A team of trouble-shooters has stepped into a York estate where nuisance youths have forced a community centre to close at night.
Representatives from the City of York Council and North Yorkshire Police attended the Bell Farm Estate Residents' Association meeting last night and listened to growing concerns from local people, who said groups of youths were becoming an increasing problem.
The joint police-council team is designed to target anti-social behaviour and has already been working in Etty Avenue and Foxwood.
One resident, Kevin Webster, said youths had thrown sticks at parrots in his aviary. He said: "I'm sick of telling them to go away."
John Bolton, community safety officer at York police, urged residents not to take matters into their own hands but to report every case of nuisance to the Bell Farm estate manager, Kate Barrett.
He said: "We will target the main offenders, but our routes to solving the problems will not work overnight. We have to all work together."
Bell Farm community police officer Howard Smelt-Webb said: "I have been aware of more and more problems around this area in recent months."

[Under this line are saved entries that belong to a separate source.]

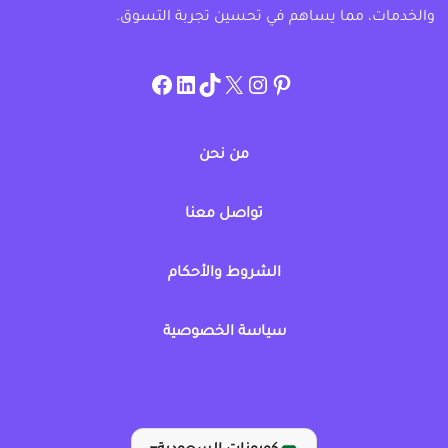
والخدمات، مما يساهم في تحسين تجربة التسوق.
instagram.com/allcouponat
facebook
linkedin
TikTok
twitter
pinterest
من نحن
تواصل معنا
الشروط والأحكام
سياسة الخصوصية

He said he now had a list of 38 youths who had been creating a nuisance and, together with Mrs Barrett, he was writing to parents and visiting the youths' homes in an attempt to make parents aware of what is going on.

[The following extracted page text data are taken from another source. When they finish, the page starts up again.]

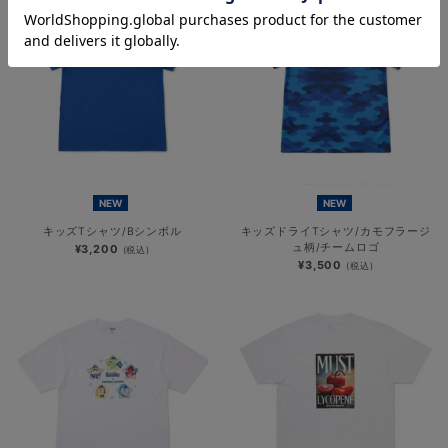
NEW
NEW
キッズTシャツ/Bシンボル
キッズドライTシャツ/カモフラージ
ュ柄/チームロゴ
¥3,200
(税込)
¥3,500
(税込)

He said: "We can turn the screws on the parents."
The nuisance problem was highlighted two weeks ago when 40 youths ran amok outside the Bell Farm Social Hall and frightened people inside.

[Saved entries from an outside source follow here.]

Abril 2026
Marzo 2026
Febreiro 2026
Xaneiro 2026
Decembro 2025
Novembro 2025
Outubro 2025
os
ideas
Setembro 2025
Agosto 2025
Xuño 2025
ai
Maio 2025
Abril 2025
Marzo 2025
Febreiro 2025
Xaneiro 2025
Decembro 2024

Mary Leeming, who was in the building at the time of the incident, said she was terrified. She said: "Since that night I have not been for my Evening Press after dark. I feel terrorised. I have walked these streets day and night for years but I won't anymore."
Chairman of the residents association, Mark Craven, agreed that the council and police team should attend the next meeting in January and work with the residents over several months to try and tackle the problem.